Penicilina, uma revolução na medicina

    Precursor dos antibióticos, germicida passou a curar doenças que até então levavam à morte

    Um dos símbolos do século 20, a penicilina representou uma revolução na medicina mundial e prolongou a vida humana em cerca de 10 anos. Considerado o precursor da era dos antibióticos, o poderoso germicida foi descoberto em 1928, pelo bacteriologista Alexander Fleming.

    Nascido em Darvel, na Escócia, Fleming fez seu curso na escola de medicina do Saint Mary’s Hospital, na Universidade de Londres, e descobriu a penicilina por acaso, ao ver que uma pequena porção de mofo caído da tampa de uma placa de cultura, em seu laboratório, impediu a proliferação das bactérias ao redor. O escocês foi o primeiro bacteriologista a relatar o poder germicida do mofo verde Penicillium notatum, do qual a penicilina - o menos tóxico e o mais usado dos antibióticos - foi extraída pela primeira vez, por um processo de purificação.

    A penicilina trouxe ao mundo a possibilidade de curar doenças que até então levavam à morte, como pneumonia, meningite, gonorréia, peste, cólera, sífilis e difteria, entre outras. A penicilina impede a produção das moléculas de carbono que formam a membrana da bactéria. Quando esta se divide, sua parede vai ficando cada vez mais fina, até estourar, deixando escapar o citoplasma do interior. Em 1897, Ernest Duchesne, um jovem estudante de Lyon, chegou perto da descoberta de Fleming: ele relatou a cura de camundongos com um penicillium extraído do mofo. Apesar do feito, Duchesne passou pela História sem ser notado.

    Já Alexander Fleming anunciou sua descoberta à Imprensa em 1929. Sem muita atenção dos meios de comunicação, o bacteriologista viu-se diante da dificuldade de provar a importância da penicilina. Obcecado por sua teoria, passou a comprar qualquer objeto mofado para testá-la - até mesmo galochas velhas e trapos de guarda-chuva, o que o transformou em objeto de chacota.

    Anos mais tarde, no entanto, o escocês retomou as pesquisas e, com a ajuda do australiano Howard Florey e do alemão naturalizado inglês Ernst Boris Chain, conseguiu obter um grama de penicilina pura. A persistência foi recompensada: Fleming recebeu o título de sir do rei Jorge VI e, com os colegas Florey e Chain, ganhou o Prêmio Nobel de Medicina de 1945, pela descoberta e aplicação do antibiótico.

    Durante a Segunda Guerra Mundial, num cenário de destruição e mortes, a penicilina passou a ser usada para salvar os soldados feridos. O novo antibiótico chegou à França em 1945, mas era escasso na Europa, fato relatado no filme O Terceiro Homem, de Carol Red, que mostra o mercado negro como meio utilizado para obter a substância.

    O grande desafio era produzir a penicilina em maior quantidade. Para surpresa de muitos, a primeira fonte capaz de fornecer penicillium suficiente foram os melões podres, descoberta feita em Peoria, Illinois, nos Estados Unidos, que abriu as portas para a produção industrial em larga escala no país, em 1943.

    Atualmente, os fungos e bactérias são cultivados em grandes tanques fechados, com capacidade de 20 mil a 110 mil litros, onde é injetado ar estéril (desprovido de germes).
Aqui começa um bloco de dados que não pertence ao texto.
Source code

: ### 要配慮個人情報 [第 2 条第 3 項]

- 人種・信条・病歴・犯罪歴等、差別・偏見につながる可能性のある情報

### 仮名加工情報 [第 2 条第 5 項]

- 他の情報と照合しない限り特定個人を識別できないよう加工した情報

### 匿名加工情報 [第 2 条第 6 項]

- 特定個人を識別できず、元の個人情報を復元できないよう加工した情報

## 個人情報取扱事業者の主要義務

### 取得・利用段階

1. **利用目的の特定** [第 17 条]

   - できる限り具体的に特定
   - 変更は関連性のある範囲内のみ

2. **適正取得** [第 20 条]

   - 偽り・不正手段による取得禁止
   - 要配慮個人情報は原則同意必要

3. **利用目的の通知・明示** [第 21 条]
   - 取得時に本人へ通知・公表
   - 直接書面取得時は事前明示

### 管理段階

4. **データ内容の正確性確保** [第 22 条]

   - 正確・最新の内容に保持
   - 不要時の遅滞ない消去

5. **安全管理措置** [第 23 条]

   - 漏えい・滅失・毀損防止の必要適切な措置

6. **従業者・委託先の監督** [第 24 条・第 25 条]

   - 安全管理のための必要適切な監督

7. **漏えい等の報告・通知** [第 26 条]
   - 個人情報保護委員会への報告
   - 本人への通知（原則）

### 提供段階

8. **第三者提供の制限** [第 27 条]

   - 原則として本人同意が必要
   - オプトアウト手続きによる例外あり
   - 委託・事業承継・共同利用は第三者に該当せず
Quando este processo chega ao fim, o que leva cerca de três dias, o antibiótico é concentrado, purificado e testado, de acordo com as normas impostas pelo governo.

    Setenta e um anos após a descoberta, muitas mudanças ocorreram. A penicilina tornou-se um produto de fácil acesso e muitas pessoas passaram a usá-la exageradamente. Os perigos do excesso são os efeitos colaterais: o organismo fica desequilibrado e o antibiótico mata não só o germe patogênico, mas também a flora intestinal e outros microorganismos essenciais ao corpo.

    Os brasileiros - que conheceram a penicilina no fim da década de 40 - são grandes consumidores de antibióticos. De acordo com a Associação Brasileira da Indústria Farmacêutica (Abifarma), só em 1998 foram vendidas, no país, 32 milhões de caixas, gerando um lucro de US$ 385 milhões.